#### DOCUMENT SECTION
If your instance of JupyterHub uses DockerSpawner
, you will need to set its
command to run jupyterhub-singleuser
by adding this line in your
configuration file:
c.DockerSpawner.cmd = ['jupyterhub-singleuser']
Using repo2docker
¶
Docker must be running in
order to run repo2docker
. For more information on installing
repo2docker
, see Installing repo2docker.
repo2docker
performs two steps:
- builds a Docker image from a git repo
- runs a Jupyter server within the image to explore the repository
repo2docker is called with this command:
jupyter-repo2docker <URL-or-path to repository>
where <URL-or-path to repository>
is a URL or path to the source repository.
For example, use the following to build an image of Peter Norvig’s Pytudes:
jupyter-repo2docker https://github.com/norvig/pytudes
To build a particular branch and commit, use the argument --ref
to
specify the branch-name
or commit-hash
:
jupyter-repo2docker https://github.com/norvig/pytudes --ref 9ced85dd9a84859d0767369e58f33912a214a3cf
Tip
For reproducible research, we recommend specifying a commit-hash to deterministically build a fixed version of a repository. Not specifying a commit-hash will result in the latest commit of the repository being built.
Building the image may take a few minutes.

#### TASK LIST
(A) List every command line in the repo2docker text that begins with "jupyter-repo2docker".
(B) Pick up the repo2docker text after its final sentence and carry it forward.
The data below comes from a separate source.

#### INFORMATION SHOWN

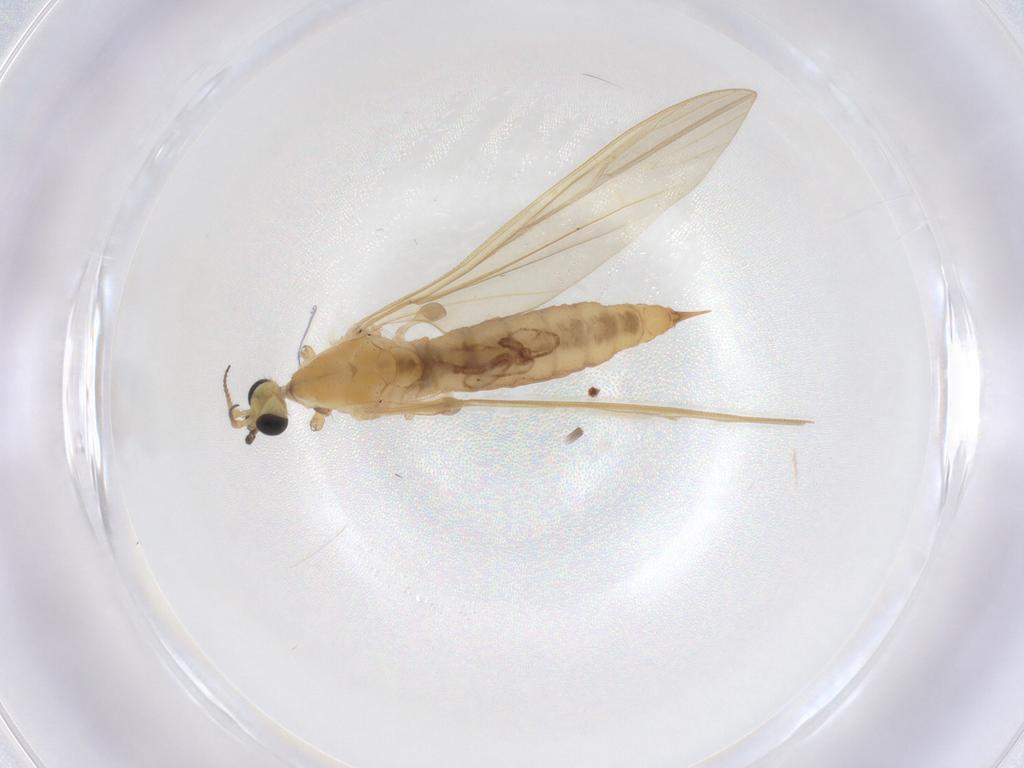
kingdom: Animalia
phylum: Arthropoda
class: Insecta
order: Diptera
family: Limoniidae
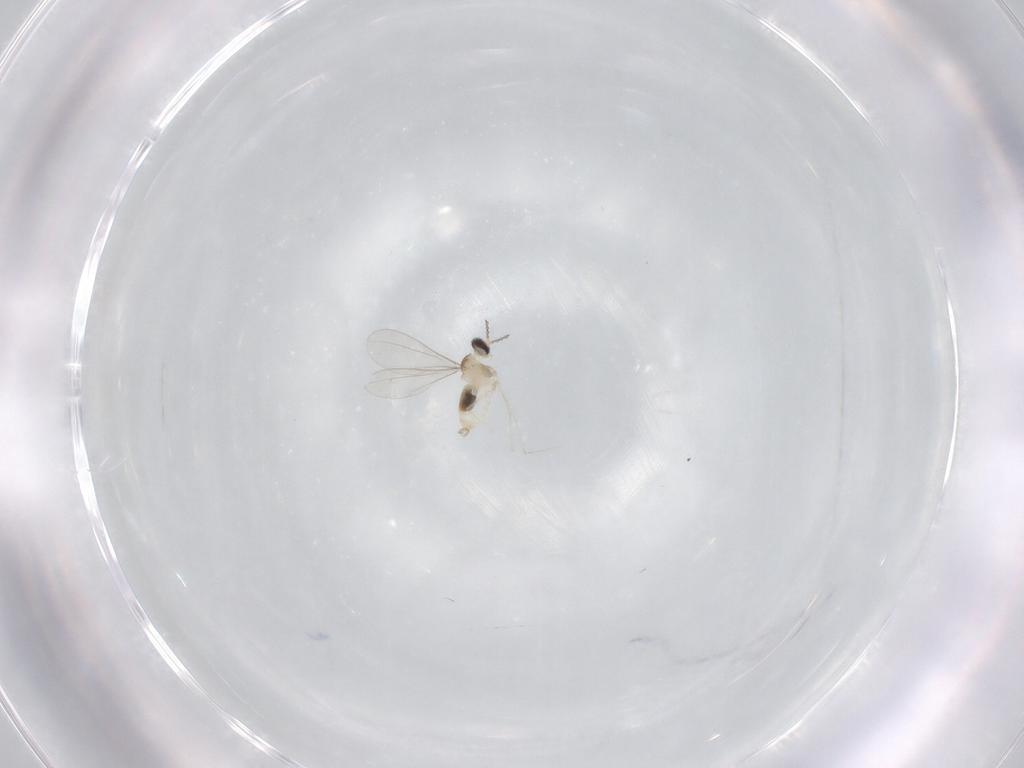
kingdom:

#### SOLVED TASKS
(A)
- jupyter-repo2docker <URL-or-path to repository>
- jupyter-repo2docker https://github.com/norvig/pytudes
- jupyter-repo2docker https://github.com/norvig/pytudes --ref 9ced85dd9a84859d0767369e58f33912a214a3cf

(B)
During building, repo2docker
clones the repository to obtain its contents and inspects the repository for
configuration files.
By default, repo2docker
will assume you are using
Python 3.6 unless you include the version of Python in your
configuration files. repo2docker
support is best with
Python 2.7, 3.5, and 3.6. In the case of this repository, a Python version is not
specified in their configuration files and Python 3.6 is installed.
Pytudes
uses a requirements.txt file
to specify its Python environment. repo2docker
uses pip
to install
dependencies listed in the requirement.txt
in the image. To learn more about
configuration files in repo2docker
visit Configuration Files.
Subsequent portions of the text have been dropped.